Action Keeps Hotel Guests as Transient Occupants and NOT Tenants
A coalition of partners, led by VRLTA and including a number of hospitality and business-related organizations from around the Commonwealth, helped defeat a Senate bill (SB5089), that would have placed additional obligations and constraints on lodging establishments, including revoking the 90-day threshold for transiency at hotels, motels, extended stay facilities, or other transient accommodations.
If this measure would have passed, it would have drastically altered hotel operations and classified guests as tenants of the establishment. Not only is this change incongruent with the lodging business model, such a shift in the notion of transiency would undermine the collection of sales and lodging taxes. The proposal would have made it more difficult for lodging businesses to respond quickly and effectively to human trafficking issues, and also made all lodging businesses subject to the eviction moratoriums being considered by the General Assembly. While VRLTA and its members have provided tremendous assistance during the COVID-19 pandemic for those in need and the homeless populations, this bill would have created a much more difficult environment for hotels in moving forward.
SB5089 was taken up by the Senate General Laws and Technology Committee this week; thanks to the strong advocacy work of VRLTA and our coalition, the committee voted 14-0 to pass it by indefinitely (kill the bill).
Of note, the patron cited strong opposition voiced by Virginia hoteliers, VRLTA, and many local jurisdictions.
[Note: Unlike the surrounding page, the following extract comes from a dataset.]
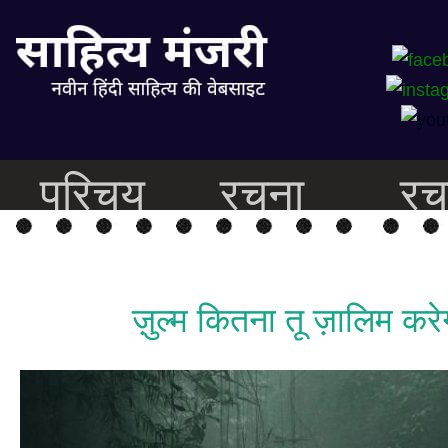
परिचय
रचना
रच
ज़ुल्म कितना तू ज़ालिम करे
The Virginia Municipal League, Virginia Chamber of Commerce and many local Chambers, Williamsburg Hotel and Motel Association, Newport News Hospitality Association, Virginia Beach Hotel Association, Northern Virginia Transportation Alliance, Asian-American Hotel Owners Association, and others partnered with VRLTA in the effort.
Two related bills have been introduced in the House that would alter the 90 day threshold for the application of landlord tenant law at lodging establishments—HB5119, and HB5120. These have been sent to the House General Laws Committee, but have yet to be placed on a meeting docket. VRLTA will continue to oppose these bills and fight for the interests of our hotel and lodging members.